The second hypothesis points to malicious motives: Fentanyl is a cheaper substitute. Drug cartels could mix the cheaper substance into their product, thus making a higher profit by selling it at the same street price. A way to make a few extra bucks in exchange for human lives. 

Whether a regular drug user or not, anyone who snorts a fentanyl-laced cocaine line may suffer the consequences. Are people aware of the epidemic or are they simply turning a blind-eye to get a little “kick?” UC Davis students share their experiences with cocaine now that the epidemic has become widely recognized.

“I have been known to recreationally use the ‘sneeze,’” said one anonymous design major. The student said he said he doesn’t necessarily enjoy doing coke. In fact, he “feels pretty shitty about [himself]” and each time he “never wants to do it again,” but when he’s drunk he disregards those feelings. Though he is aware of both the epidemic and the fact that it may be laced with a fatal substance, he partakes in the “blow” anyways.

“I feel like no one does drugs because they’re safe,” he said. “You do drugs because they’re not safe, because it’s something you shouldn’t be doing, but it makes you feel good. Whether a drug is safe or not is not going to prevent you from doing it. It’s a hard thing to pinpoint down why people do drugs.” 

Even when the consequences are potentially deadly, people are still taking a bump of cocaine to feel the rush from the drug. 

“Every once in a while, I’d do a little nose snow,” said one anonymous history major. “It just makes you feel good, makes you have more energy. It’s like a symbol of doing something crazy and fun for a lot of people.”

This student tests his cocaine before partaking in the drug by using fentanyl test strips. Although “it makes [him] feel like a dork because a lot of people are just doing it” without testing it beforehand, he does it for his own safety. He said he would “absolutely” snort a line without the test, but he just “happens” to have them, “so why not [use them]?” 

Some users, however, stay away from cocaine altogether if it hasn’t been tested beforehand. 

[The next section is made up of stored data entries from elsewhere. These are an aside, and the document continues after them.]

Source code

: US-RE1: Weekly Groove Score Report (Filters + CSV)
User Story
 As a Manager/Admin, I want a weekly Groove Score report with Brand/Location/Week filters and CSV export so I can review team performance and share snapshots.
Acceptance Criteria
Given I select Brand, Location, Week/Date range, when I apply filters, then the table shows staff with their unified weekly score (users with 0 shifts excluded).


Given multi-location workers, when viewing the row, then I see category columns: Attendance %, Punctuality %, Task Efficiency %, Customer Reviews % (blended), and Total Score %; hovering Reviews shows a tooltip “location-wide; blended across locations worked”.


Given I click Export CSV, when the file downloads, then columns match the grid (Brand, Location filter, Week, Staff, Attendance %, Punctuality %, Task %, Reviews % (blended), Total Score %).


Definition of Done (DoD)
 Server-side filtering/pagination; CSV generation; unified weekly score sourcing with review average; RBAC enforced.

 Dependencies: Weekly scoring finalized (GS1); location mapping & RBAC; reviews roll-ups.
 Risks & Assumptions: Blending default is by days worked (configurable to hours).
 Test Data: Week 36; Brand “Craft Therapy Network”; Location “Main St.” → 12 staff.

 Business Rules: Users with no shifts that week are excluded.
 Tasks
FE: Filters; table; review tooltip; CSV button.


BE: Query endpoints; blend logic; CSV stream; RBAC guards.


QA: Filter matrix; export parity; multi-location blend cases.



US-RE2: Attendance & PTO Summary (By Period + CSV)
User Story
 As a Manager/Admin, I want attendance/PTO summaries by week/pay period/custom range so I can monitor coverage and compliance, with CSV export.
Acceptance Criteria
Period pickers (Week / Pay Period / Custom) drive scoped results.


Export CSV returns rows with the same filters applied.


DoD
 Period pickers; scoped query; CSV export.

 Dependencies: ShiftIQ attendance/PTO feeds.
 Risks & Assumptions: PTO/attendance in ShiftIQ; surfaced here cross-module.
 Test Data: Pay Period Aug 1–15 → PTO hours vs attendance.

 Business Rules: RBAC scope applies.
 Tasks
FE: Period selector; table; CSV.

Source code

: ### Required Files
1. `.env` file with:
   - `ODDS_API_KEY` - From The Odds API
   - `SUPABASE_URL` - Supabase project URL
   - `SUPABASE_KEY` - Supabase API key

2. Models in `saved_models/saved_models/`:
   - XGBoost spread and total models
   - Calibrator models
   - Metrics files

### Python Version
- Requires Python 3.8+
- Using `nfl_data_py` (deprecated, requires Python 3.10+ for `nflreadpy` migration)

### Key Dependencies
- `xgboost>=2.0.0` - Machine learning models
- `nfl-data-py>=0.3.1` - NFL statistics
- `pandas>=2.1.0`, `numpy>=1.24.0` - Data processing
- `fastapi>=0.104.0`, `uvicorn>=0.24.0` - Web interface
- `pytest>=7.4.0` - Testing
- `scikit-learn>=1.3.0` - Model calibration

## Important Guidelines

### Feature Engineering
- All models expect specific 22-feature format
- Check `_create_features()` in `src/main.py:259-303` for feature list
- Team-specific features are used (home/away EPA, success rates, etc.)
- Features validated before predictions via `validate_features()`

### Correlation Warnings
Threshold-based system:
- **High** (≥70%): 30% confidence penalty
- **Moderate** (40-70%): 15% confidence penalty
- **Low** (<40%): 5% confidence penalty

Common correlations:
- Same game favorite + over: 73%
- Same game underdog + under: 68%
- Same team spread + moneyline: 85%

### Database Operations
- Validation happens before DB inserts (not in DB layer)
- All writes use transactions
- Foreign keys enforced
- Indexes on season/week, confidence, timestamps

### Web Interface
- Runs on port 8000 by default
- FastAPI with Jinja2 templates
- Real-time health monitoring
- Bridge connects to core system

“I feel like yes, before knowing [about the epidemic], I would’ve done it, but now, absolutely not,” said one political science major.

This student knows that the cocaine she intakes could be laced, but she only does it if she knows where it came from and if it’s been tested beforehand. She said she does not crave cocaine regularly, but if it’s presented to her, then she wants it. 

The UC Davis students who spoke to The California Aggie said they do not seek out cocaine themselves, but will take it if it’s readily available. Of course “there’s that group of people who you know does [coke],” the political science major said. 

Why do people do cocaine, especially if they know of the potentially fatal dangers associated with it?

“Most of the time when I do [cocaine], I am drunk, and then it actually sobers me up, and makes my night better and more safe because I don’t go as crazy. I am actually more in control,” the design major said. 

Another reason why people partake in cocaine in a party setting is to rally — the classic college stereotype of drugs, sex and rock and roll. People may be taking a line or a bump in order to continue the hype and seem like a party “tank.”

At the end of the day, getting a drug test can save a life — they are easy to find and affordable, available at drugstore chains and even Amazon.

“I do it for my safety and for the safety of others,” the history major said. Party safely. 

Written by: Sierra Jimenez — arts@theaggie.org

The names of students who spoke about doing drugs have been omitted in order to protect their identities.